### Work order
Repeat each entry below without omitting a single word.

(Plain-text document sources)
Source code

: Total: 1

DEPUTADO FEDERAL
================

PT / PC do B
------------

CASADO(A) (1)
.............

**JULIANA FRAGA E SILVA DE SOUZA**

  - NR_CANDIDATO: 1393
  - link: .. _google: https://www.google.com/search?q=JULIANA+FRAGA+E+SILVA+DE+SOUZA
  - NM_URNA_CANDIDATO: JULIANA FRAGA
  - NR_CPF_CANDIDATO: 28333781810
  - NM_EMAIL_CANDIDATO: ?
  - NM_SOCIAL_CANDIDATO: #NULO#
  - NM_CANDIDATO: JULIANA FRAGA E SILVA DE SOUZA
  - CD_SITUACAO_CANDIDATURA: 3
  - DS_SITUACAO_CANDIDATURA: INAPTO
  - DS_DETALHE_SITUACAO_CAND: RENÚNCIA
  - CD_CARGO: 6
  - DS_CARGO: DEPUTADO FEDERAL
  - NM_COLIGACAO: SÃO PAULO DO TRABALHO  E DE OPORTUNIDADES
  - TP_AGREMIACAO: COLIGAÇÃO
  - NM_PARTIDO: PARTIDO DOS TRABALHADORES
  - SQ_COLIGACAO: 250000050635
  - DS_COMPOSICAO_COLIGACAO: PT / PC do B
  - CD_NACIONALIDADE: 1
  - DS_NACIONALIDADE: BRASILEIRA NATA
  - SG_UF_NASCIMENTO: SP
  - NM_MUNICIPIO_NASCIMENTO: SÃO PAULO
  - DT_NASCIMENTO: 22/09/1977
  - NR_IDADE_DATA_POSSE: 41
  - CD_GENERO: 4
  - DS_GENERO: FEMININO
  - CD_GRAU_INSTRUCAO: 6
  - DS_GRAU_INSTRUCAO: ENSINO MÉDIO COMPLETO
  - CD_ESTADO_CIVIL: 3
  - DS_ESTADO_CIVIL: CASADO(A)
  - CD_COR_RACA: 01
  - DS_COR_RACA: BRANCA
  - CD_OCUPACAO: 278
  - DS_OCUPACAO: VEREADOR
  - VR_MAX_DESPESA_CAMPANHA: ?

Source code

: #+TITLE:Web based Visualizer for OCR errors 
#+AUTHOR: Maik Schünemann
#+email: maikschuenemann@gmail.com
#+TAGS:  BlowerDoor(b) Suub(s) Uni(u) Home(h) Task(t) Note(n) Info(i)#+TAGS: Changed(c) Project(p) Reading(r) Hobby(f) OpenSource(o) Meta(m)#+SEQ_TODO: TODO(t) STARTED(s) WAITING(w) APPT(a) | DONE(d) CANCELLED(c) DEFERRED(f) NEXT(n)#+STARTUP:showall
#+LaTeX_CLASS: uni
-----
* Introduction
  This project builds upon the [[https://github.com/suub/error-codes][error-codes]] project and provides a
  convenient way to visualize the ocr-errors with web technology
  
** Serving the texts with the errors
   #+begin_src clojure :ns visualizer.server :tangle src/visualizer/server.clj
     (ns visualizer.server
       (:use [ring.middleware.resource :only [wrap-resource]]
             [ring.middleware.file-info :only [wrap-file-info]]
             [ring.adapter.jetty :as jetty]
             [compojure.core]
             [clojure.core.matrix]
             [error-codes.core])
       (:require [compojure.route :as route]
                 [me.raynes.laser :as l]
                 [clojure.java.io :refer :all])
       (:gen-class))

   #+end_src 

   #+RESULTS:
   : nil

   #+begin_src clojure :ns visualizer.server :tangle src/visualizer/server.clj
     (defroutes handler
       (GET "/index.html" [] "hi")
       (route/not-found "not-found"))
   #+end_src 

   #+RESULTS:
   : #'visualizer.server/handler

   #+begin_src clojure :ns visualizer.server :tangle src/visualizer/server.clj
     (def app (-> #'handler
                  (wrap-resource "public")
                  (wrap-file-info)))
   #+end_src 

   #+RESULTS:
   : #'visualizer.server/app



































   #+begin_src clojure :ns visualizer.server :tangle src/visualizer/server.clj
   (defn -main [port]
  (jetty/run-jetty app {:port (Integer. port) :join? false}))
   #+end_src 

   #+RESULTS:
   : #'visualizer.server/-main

### Solution for this task
Source code

: Total: 1

DEPUTADO FEDERAL
================

PT / PC do B
------------

CASADO(A) (1)
.............

**JULIANA FRAGA E SILVA DE SOUZA**

  - NR_CANDIDATO: 1393
  - link: .. _google: https://www.google.com/search?q=JULIANA+FRAGA+E+SILVA+DE+SOUZA
  - NM_URNA_CANDIDATO: JULIANA FRAGA
  - NR_CPF_CANDIDATO: 28333781810
  - NM_EMAIL_CANDIDATO: ?
  - NM_SOCIAL_CANDIDATO: #NULO#
  - NM_CANDIDATO: JULIANA FRAGA E SILVA DE SOUZA
  - CD_SITUACAO_CANDIDATURA: 3
  - DS_SITUACAO_CANDIDATURA: INAPTO
  - DS_DETALHE_SITUACAO_CAND: RENÚNCIA
  - CD_CARGO: 6
  - DS_CARGO: DEPUTADO FEDERAL
  - NM_COLIGACAO: SÃO PAULO DO TRABALHO  E DE OPORTUNIDADES
  - TP_AGREMIACAO: COLIGAÇÃO
  - NM_PARTIDO: PARTIDO DOS TRABALHADORES
  - SQ_COLIGACAO: 250000050635
  - DS_COMPOSICAO_COLIGACAO: PT / PC do B
  - CD_NACIONALIDADE: 1
  - DS_NACIONALIDADE: BRASILEIRA NATA
  - SG_UF_NASCIMENTO: SP
  - NM_MUNICIPIO_NASCIMENTO: SÃO PAULO
  - DT_NASCIMENTO: 22/09/1977
  - NR_IDADE_DATA_POSSE: 41
  - CD_GENERO: 4
  - DS_GENERO: FEMININO
  - CD_GRAU_INSTRUCAO: 6
  - DS_GRAU_INSTRUCAO: ENSINO MÉDIO COMPLETO
  - CD_ESTADO_CIVIL: 3
  - DS_ESTADO_CIVIL: CASADO(A)
  - CD_COR_RACA: 01
  - DS_COR_RACA: BRANCA
  - CD_OCUPACAO: 278
  - DS_OCUPACAO: VEREADOR
  - VR_MAX_DESPESA_CAMPANHA: ?

Source code

: #+TITLE:Web based Visualizer for OCR errors 
#+AUTHOR: Maik Schünemann
#+email: maikschuenemann@gmail.com
#+TAGS:  BlowerDoor(b) Suub(s) Uni(u) Home(h) Task(t) Note(n) Info(i)#+TAGS: Changed(c) Project(p) Reading(r) Hobby(f) OpenSource(o) Meta(m)#+SEQ_TODO: TODO(t) STARTED(s) WAITING(w) APPT(a) | DONE(d) CANCELLED(c) DEFERRED(f) NEXT(n)#+STARTUP:showall
#+LaTeX_CLASS: uni
-----
* Introduction
  This project builds upon the [[https://github.com/suub/error-codes][error-codes]] project and provides a
  convenient way to visualize the ocr-errors with web technology
  
** Serving the texts with the errors
   #+begin_src clojure :ns visualizer.server :tangle src/visualizer/server.clj
     (ns visualizer.server
       (:use [ring.middleware.resource :only [wrap-resource]]
             [ring.middleware.file-info :only [wrap-file-info]]
             [ring.adapter.jetty :as jetty]
             [compojure.core]
             [clojure.core.matrix]
             [error-codes.core])
       (:require [compojure.route :as route]
                 [me.raynes.laser :as l]
                 [clojure.java.io :refer :all])
       (:gen-class))

   #+end_src 

   #+RESULTS:
   : nil

   #+begin_src clojure :ns visualizer.server :tangle src/visualizer/server.clj
     (defroutes handler
       (GET "/index.html" [] "hi")
       (route/not-found "not-found"))
   #+end_src 

   #+RESULTS:
   : #'visualizer.server/handler

   #+begin_src clojure :ns visualizer.server :tangle src/visualizer/server.clj
     (def app (-> #'handler
                  (wrap-resource "public")
                  (wrap-file-info)))
   #+end_src 

   #+RESULTS:
   : #'visualizer.server/app



































   #+begin_src clojure :ns visualizer.server :tangle src/visualizer/server.clj
   (defn -main [port]
  (jetty/run-jetty app {:port (Integer. port) :join? false}))
   #+end_src 

   #+RESULTS:
   : #'visualizer.server/-main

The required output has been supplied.